As in any economic model, you may object that the assumption of ‘self-interestedness’ is not realistic. This assumption is, in many cases, just a simplification to make modeling easier. Many models can be extended or adjusted to take into account altruism, for example by pretending that one agent represents a whole group of people. In essence, there are many settings where people or groups do act selfishly and competitively, or where we want to protect against the worst case scenario where our selfish adversary wishes to gain information or utility.

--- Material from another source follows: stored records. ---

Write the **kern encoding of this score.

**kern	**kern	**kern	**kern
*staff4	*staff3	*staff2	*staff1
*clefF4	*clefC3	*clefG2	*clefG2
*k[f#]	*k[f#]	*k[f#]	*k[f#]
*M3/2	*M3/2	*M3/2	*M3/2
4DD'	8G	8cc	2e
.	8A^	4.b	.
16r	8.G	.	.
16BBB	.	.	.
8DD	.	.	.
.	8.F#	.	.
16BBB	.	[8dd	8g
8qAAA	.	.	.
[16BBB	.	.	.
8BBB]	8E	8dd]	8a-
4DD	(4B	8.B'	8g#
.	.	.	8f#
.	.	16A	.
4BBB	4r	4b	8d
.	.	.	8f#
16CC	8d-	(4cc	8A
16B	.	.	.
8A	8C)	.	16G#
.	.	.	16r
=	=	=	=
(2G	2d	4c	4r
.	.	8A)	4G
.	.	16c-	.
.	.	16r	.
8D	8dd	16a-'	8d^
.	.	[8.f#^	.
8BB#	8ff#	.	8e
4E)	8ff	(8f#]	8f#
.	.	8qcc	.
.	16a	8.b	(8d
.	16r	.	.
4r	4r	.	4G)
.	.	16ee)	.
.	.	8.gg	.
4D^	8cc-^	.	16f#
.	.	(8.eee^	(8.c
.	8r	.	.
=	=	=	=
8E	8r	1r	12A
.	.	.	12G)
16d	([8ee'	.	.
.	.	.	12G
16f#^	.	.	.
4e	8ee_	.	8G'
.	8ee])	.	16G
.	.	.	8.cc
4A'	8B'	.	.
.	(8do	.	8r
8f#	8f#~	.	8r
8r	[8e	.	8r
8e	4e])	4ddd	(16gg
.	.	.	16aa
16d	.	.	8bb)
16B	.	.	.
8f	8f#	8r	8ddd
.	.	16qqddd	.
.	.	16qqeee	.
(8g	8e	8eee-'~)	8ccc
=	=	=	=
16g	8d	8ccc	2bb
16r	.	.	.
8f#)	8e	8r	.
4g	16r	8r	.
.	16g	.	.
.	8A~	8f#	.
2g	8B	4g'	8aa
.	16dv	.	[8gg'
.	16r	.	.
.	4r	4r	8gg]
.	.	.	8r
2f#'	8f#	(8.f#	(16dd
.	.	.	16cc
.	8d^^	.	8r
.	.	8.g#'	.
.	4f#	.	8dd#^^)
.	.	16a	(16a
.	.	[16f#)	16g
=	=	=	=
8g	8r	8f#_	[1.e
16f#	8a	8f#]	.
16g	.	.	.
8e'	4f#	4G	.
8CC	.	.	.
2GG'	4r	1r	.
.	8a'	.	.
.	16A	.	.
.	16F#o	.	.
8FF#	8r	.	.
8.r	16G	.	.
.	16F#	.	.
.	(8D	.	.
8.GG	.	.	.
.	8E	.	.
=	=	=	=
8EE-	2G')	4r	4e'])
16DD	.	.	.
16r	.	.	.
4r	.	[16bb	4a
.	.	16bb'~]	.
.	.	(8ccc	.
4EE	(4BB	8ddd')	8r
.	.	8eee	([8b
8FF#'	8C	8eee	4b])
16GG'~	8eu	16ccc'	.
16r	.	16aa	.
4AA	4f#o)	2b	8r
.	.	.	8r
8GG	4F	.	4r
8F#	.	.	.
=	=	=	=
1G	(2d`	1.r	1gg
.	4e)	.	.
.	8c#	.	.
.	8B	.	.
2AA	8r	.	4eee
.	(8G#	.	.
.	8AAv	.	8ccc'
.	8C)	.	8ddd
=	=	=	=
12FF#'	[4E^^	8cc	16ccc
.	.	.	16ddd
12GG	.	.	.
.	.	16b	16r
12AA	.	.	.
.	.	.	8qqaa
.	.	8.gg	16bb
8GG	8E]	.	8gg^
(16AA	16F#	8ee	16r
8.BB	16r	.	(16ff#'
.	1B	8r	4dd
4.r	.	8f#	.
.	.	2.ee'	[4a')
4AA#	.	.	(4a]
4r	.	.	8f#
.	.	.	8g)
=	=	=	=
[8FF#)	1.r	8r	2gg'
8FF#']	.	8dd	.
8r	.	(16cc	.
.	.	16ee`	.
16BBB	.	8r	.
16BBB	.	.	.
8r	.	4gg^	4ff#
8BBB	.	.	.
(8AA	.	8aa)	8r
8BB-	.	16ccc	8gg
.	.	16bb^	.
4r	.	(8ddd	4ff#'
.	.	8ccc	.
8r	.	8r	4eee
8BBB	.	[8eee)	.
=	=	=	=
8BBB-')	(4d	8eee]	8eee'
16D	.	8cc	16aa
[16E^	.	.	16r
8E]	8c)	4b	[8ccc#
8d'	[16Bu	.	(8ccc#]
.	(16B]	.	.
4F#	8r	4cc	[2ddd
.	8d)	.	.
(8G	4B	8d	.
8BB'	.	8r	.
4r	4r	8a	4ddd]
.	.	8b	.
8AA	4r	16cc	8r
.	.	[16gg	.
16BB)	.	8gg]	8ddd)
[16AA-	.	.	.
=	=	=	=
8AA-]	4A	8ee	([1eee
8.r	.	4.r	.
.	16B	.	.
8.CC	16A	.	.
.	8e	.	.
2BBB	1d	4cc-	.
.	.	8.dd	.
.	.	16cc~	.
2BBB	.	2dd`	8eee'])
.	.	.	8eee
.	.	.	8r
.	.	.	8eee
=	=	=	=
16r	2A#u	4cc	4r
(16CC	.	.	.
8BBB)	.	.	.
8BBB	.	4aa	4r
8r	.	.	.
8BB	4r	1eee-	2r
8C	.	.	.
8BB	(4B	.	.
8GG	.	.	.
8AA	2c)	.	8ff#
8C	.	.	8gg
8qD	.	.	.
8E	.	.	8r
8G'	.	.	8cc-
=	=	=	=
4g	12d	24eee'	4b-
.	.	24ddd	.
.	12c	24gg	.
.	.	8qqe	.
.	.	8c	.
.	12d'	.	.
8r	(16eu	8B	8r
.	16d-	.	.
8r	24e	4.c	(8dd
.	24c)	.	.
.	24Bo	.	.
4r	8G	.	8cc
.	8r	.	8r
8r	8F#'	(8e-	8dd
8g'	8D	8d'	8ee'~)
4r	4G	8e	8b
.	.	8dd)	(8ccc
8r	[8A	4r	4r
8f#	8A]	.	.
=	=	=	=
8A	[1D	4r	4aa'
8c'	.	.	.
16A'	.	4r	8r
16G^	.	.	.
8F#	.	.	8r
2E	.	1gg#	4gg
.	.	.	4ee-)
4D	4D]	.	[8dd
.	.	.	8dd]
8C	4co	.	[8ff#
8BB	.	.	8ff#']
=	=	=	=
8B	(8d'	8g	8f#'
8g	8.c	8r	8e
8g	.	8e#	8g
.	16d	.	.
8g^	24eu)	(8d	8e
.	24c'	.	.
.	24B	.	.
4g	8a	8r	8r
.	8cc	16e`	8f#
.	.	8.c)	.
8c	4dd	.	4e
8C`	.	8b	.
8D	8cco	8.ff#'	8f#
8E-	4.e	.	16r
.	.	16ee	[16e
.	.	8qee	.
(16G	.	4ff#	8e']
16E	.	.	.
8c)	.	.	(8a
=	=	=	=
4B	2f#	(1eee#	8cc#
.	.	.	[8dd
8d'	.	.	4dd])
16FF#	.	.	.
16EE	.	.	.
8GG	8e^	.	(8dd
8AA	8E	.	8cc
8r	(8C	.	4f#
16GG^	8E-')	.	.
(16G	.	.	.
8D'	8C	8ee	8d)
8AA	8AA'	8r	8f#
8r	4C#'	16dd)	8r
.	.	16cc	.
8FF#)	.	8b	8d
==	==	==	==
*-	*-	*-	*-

So, taking the ideas of today’s paper a step further, what if we all just submit our valuations and preferences to a giant algorithm which returns everyone’s optimal action? I admit, having such a generic governance mechanism is a bit far-fetched, but there may be specific areas where this actually makes sense. For example, in salary negotiations or data reporting. In the game of Schedule Chicken, competing teams are incentivized to schedule or report unrealistically ambitious achievements (defection) as opposed to reporting honest but modest achievements (cooperation). This is a real problem, occuring not just in companies, but also in entire countries such as during China’s Great Famine. A first solution is to install a mediator in the form of a product manager, but managers often have a strong conflict of interest! Perhaps a cryptographic protocol can prove helpful here when integrated into project planning software.

Finally, on the theoretical front, the combination of two fields can lead to new insights:

Notice that by implementing our cryptographic solution in the game-theory setting, we gain on the game-theory front (by eliminating the need for a mediator), but we also gain on the cryptography front (for example, in that we eliminate the problem of early stopping).